GAZEL
Fe'ilâtün / fe'ilâtün / fe'ilâtün / fe'ilün
Genc-i vaslın o peri ellere ikrâr eyler
Bu acebdir bana ikrârını inkâr eyler
O perri, vuslatının hazinelerini başkalarına açar. Açıklar;
Şaşılacak şeylerdir ki sonra bune benden inkâr eder.

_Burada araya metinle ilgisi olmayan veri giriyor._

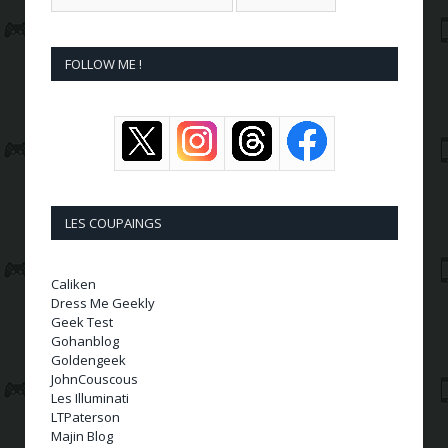
FOLLOW ME !
LES COUPAINGS
Caliken
Dress Me Geekly
Geek Test
Gohanblog
Goldengeek
JohnCouscous
Les Illuminati
LTPaterson
Majin Blog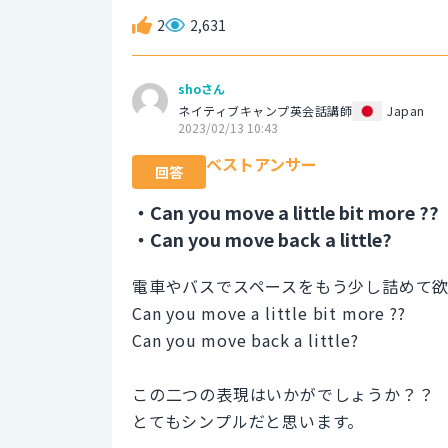
2
2,631
shoさん
ネイティブキャンプ英会話講師
Japan
2023/02/13 10:43
ベストアンサー
回答
・Can you move a little bit more ??
・Can you move back a little?
電車やバスでスペースをもう少し詰めて
Can you move a little bit more ??
Can you move back a little?
この二つの表現はいかがでしょうか？？
とてもシンプルだと思います。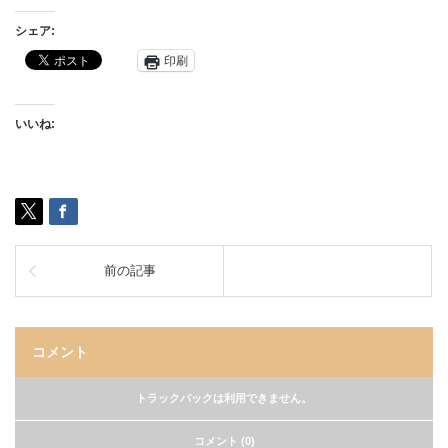
シェア:
印刷
いいね:
前の記事
コメント
トラックバックは利用できません。
コメント (0)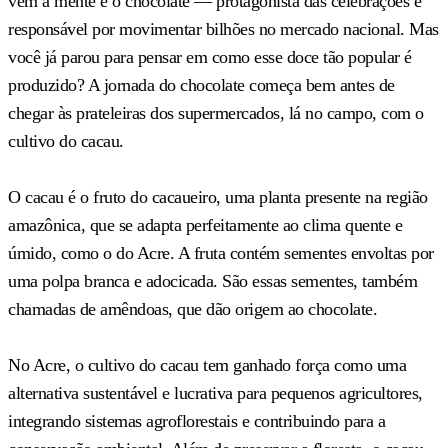
vem à mente é o chocolate — protagonista das celebrações e
responsável por movimentar bilhões no mercado nacional. Mas
você já parou para pensar em como esse doce tão popular é
produzido? A jornada do chocolate começa bem antes de
chegar às prateleiras dos supermercados, lá no campo, com o
cultivo do cacau.
O cacau é o fruto do cacaueiro, uma planta presente na região
amazônica, que se adapta perfeitamente ao clima quente e
úmido, como o do Acre. A fruta contém sementes envoltas por
uma polpa branca e adocicada. São essas sementes, também
chamadas de amêndoas, que dão origem ao chocolate.
No Acre, o cultivo do cacau tem ganhado força como uma
alternativa sustentável e lucrativa para pequenos agricultores,
integrando sistemas agroflorestais e contribuindo para a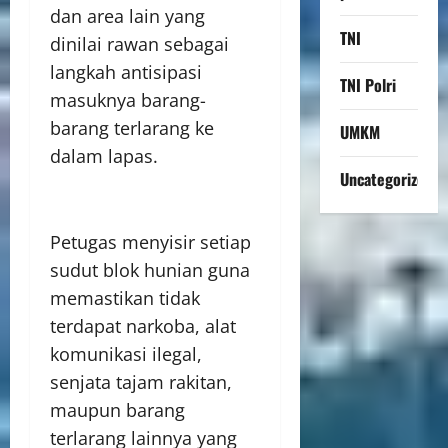
dan area lain yang
TNI
dinilai rawan sebagai
langkah antisipasi
TNI Polri
masuknya barang-
barang terlarang ke
UMKM
dalam lapas.
Uncategorized
Petugas menyisir setiap
sudut blok hunian guna
memastikan tidak
terdapat narkoba, alat
komunikasi ilegal,
senjata tajam rakitan,
maupun barang
terlarang lainnya yang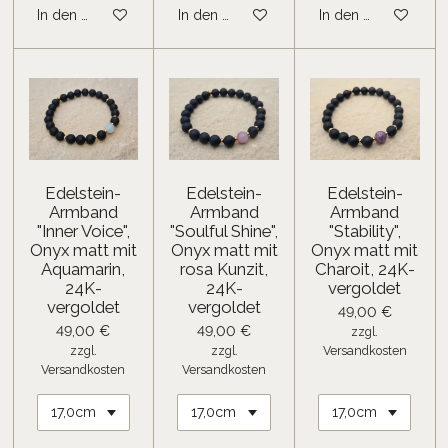
In den Warenkorb
In den Warenkorb
In den Warenkorb
Edelstein-
Edelstein-
Edelstein-
Armband
Armband
Armband
"Inner Voice",
"Soulful Shine",
"Stability",
Onyx matt mit
Onyx matt mit
Onyx matt mit
Aquamarin,
rosa Kunzit,
Charoit, 24K-
24K-
24K-
vergoldet
vergoldet
vergoldet
49,00 €
49,00 €
49,00 €
zzgl.
zzgl.
zzgl.
Versandkosten
Versandkosten
Versandkosten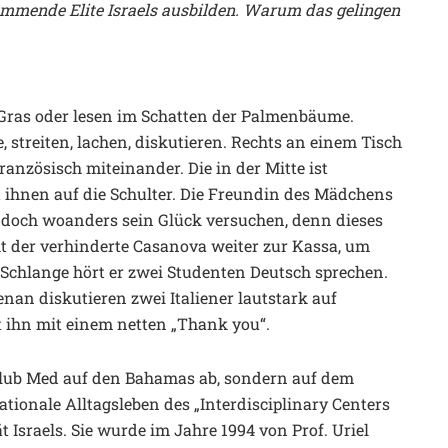
 kommende Elite Israels ausbilden. Warum das gelingen
m Gras oder lesen im Schatten der Palmenbäume.
e, streiten, lachen, diskutieren. Rechts an einem Tisch
anzösisch miteinander. Die in der Mitte ist
t ihnen auf die Schulter. Die Freundin des Mädchens
ll doch woanders sein Glück versuchen, denn dieses
t der verhinderte Casanova weiter zur Kassa, um
 Schlange hört er zwei Studenten Deutsch sprechen.
nan diskutieren zwei Italiener lautstark auf
et ihn mit einem netten „Thank you“.
m Club Med auf den Bahamas ab, sondern auf dem
ationale Alltagsleben des „Interdisciplinary Centers
ät Israels. Sie wurde im Jahre 1994 von Prof. Uriel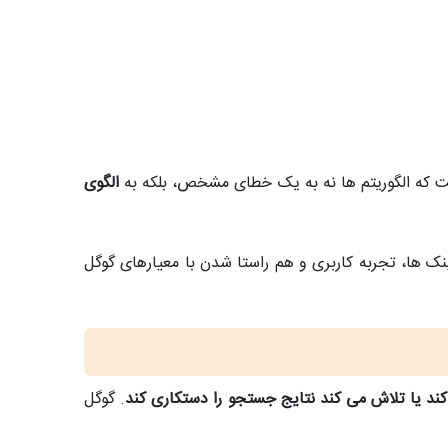
ت که الگوریتم‌ ها نه به یک خطای مشخص، بلکه به
الگوی
نک‌ ها، تجربه کاربری و هم‌ راستا شدن با معیارهای گوگل
ند یا تلاش می‌ کند نتایج جستجو را دستکاری کند
. گوگل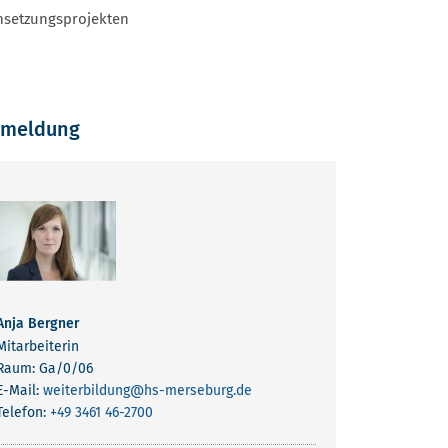
msetzungsprojekten
meldung
Anja Bergner
Mitarbeiterin
Raum: Ga/0/06
E-Mail:
weiterbildung
@hs-merseburg.de
Telefon:
+49 3461 46-2700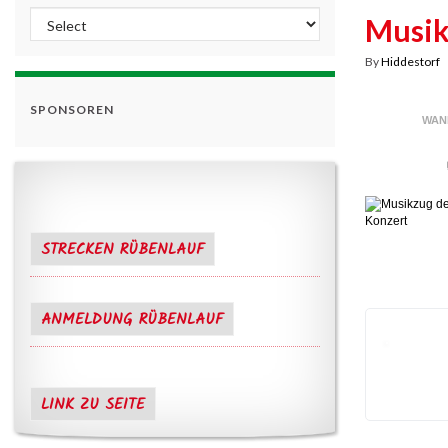
Musik
By
Hiddestorf
SPONSOREN
WAN
STRECKEN RÜBENLAUF
ANMELDUNG RÜBENLAUF
LINK ZU SEITE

Çürüdüp nakdi sirişkim o cefâkârı görün
Aşkımdır dimeğe şimdi bana âr eyler
Ocefâkarı görün ki gözyaşlarımı sel gibi akıtır da. ‘’ benim
Âşkımdır’’ demekten utanır.
Yâra zahm-ı gamı göstermek olurdı ammâ
Ser-i peykân-ı belâ çok ciğere kâr eyler
Sevgiliye, gam vuranlara göstermek iyi olurdu ama, bela
okunun ucu, yaralı gönüle çok tesir eder diye bundan
korkuyorum.
Hâne-i câna hayâl-i leb-i cânân geliyor
Cân çıksun bedenimden o da berdâr eyler
Can evine, sevgilinin dudağının hayâli geliyor. Sevgili beni
asmadan, idam etmeden canım bedenımden çıksın.
Veysiyâ saltanat-ı dehri nider ârif olan
Bir kadeh mey kişiyi âleme hünkâr eyler
Ey Veysî, ârıf olan insan, dünya saltanatını ne yapsın? Bir
Kadeh şarap kişiyi âleme hünkâr eder.